More than 30,000 Franco victims are buried without identification in the mausoleum. The 128 the experts are looking for are the ones whose families have so far asked for their bodies to be identified and returned. The experts do have some indications of where the boxes are that they are looking for.
The exhumations, if successful, will be the first for victims under Spain’s historical memory laws that are aimed at making reparations to Franco’s victims and changing the way the dictatorship is viewed in Spain.
“Finally, and perhaps too long overdue, Spanish democracy is providing an answer to these victims,” Government spokeswoman Isabel Rodríguez said on Spanish National Television TVE.

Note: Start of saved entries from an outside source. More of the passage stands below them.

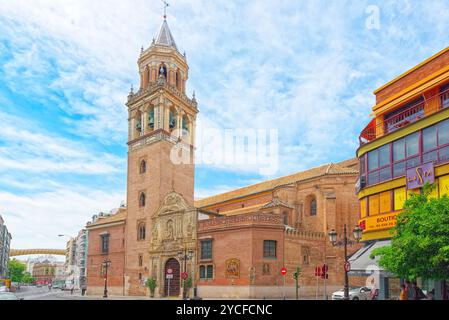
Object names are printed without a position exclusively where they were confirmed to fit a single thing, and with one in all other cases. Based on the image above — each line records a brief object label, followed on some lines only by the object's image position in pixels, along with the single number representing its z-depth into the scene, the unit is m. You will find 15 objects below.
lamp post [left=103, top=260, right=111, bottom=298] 54.30
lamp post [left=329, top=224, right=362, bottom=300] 22.40
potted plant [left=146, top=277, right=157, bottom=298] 46.75
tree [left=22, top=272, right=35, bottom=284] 160.10
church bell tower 50.88
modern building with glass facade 24.77
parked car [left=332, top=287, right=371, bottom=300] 31.77
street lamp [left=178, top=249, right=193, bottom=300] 42.09
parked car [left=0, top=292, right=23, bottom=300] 20.66
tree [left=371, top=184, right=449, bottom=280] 19.02
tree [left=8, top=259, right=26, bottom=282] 140.38
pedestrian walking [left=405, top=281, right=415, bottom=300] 18.43
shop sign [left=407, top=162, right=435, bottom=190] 24.53
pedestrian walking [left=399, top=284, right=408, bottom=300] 17.82
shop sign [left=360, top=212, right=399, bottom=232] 27.21
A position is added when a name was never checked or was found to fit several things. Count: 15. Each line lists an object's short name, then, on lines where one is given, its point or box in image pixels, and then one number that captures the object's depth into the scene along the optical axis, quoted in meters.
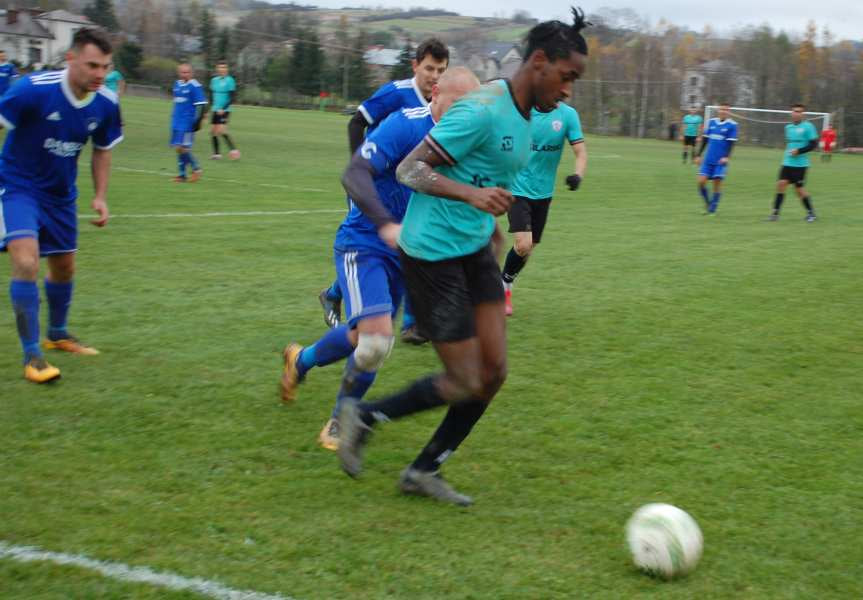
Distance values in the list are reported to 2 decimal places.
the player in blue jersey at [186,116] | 17.88
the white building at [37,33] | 78.81
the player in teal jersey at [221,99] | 22.28
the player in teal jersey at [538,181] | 8.19
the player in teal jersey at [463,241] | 3.85
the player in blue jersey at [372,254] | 4.44
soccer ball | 3.52
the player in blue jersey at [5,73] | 23.42
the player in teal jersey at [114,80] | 26.67
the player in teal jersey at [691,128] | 34.50
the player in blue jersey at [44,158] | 5.75
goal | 50.94
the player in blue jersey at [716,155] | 18.14
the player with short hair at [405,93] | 5.59
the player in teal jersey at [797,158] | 17.02
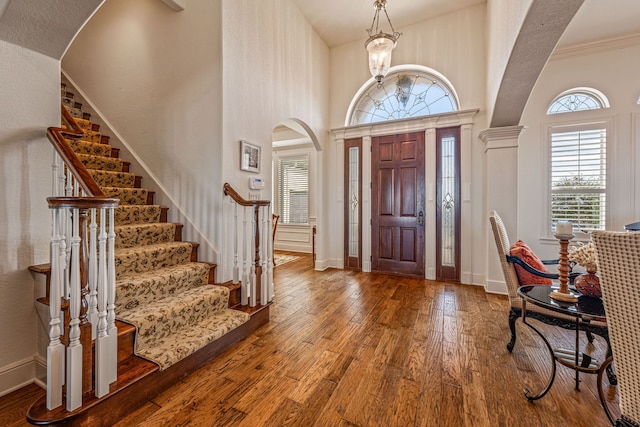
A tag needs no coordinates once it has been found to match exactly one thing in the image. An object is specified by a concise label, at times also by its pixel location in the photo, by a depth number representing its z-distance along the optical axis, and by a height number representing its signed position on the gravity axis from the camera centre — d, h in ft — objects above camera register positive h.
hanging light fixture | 9.19 +5.57
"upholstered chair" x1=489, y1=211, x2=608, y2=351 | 5.98 -2.31
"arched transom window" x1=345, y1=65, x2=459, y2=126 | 14.14 +6.41
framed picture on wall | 9.61 +2.06
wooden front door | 14.16 +0.44
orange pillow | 7.11 -1.50
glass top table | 4.70 -2.38
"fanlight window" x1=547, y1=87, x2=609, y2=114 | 13.02 +5.56
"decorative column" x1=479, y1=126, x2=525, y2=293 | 11.45 +1.29
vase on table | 5.38 -1.48
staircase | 4.94 -2.36
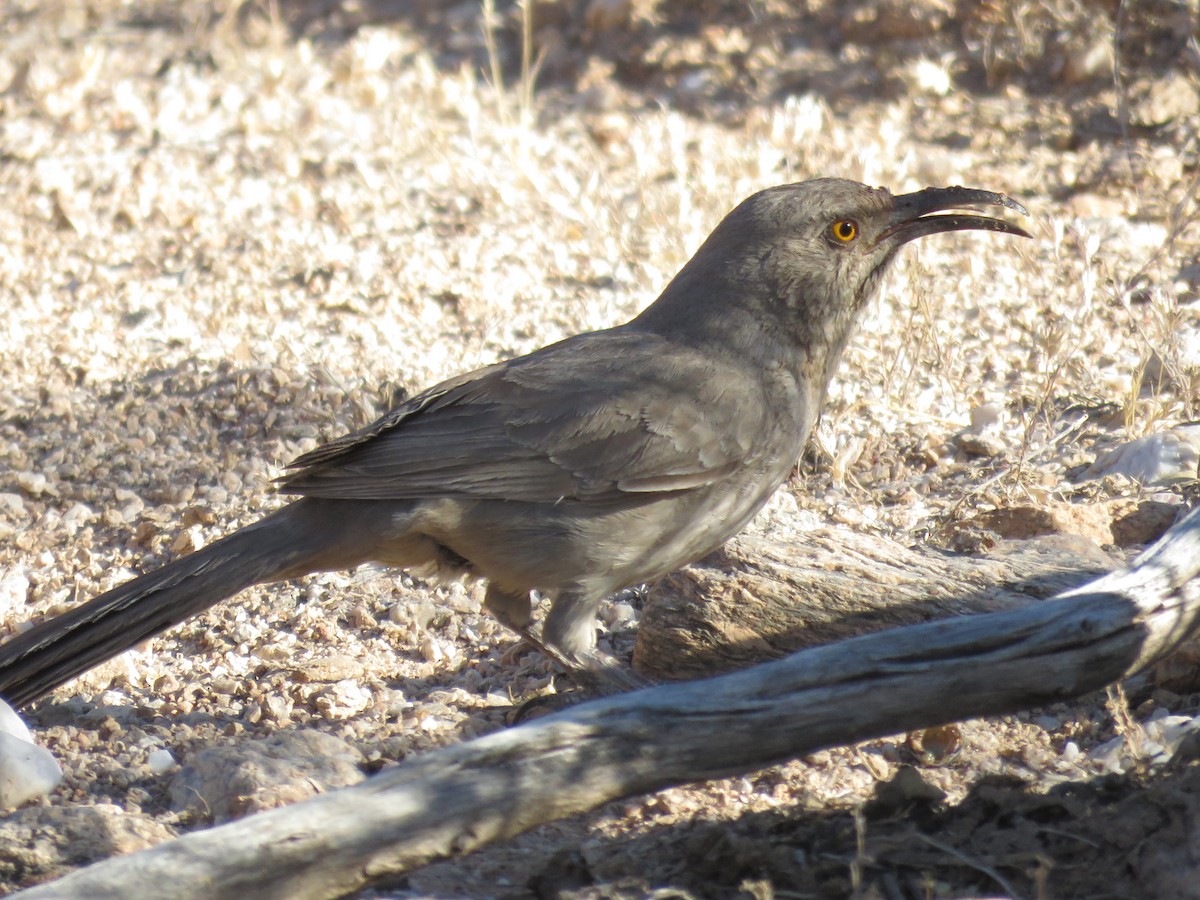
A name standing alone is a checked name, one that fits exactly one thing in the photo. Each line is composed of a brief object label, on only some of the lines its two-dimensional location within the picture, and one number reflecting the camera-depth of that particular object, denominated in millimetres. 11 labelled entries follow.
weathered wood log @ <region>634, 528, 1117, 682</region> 9102
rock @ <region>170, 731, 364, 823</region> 7805
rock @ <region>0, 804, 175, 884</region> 7141
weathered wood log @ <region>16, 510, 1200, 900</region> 6082
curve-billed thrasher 9281
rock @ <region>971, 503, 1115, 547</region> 10195
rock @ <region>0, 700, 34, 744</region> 8375
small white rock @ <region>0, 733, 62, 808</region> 8062
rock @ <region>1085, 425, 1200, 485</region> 10867
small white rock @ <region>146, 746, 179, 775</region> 8727
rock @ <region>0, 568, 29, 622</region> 10695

The grandiose mausoleum -- with a towering cross that is visible from kilometres away -- was Franco’s burial place and has always been a revered shrine for his extreme right-wing followers. It was built with forced prison labour to commemorate the fascist victory in the civil war.
In 2019, the Socialist government ordered the removal of Franco’s remains under an amended historical memory law that banned the exaltation of the dictator at the site.
In April of this year, the body of José Antonio Primo de Rivera, the founder of Spain’s fascist Falange movement, was exhumed from the site and transferred to a Madrid cemetery.
The exhumation work is expected to take weeks, if not months. It will almost certainly not be finished before 23 July elections which could see the right-wing Popular Party, or PP, ousting the Socialist-led leftist coalition government.
The PP has long opposed the historical memory law and has said it will scrap it if elected.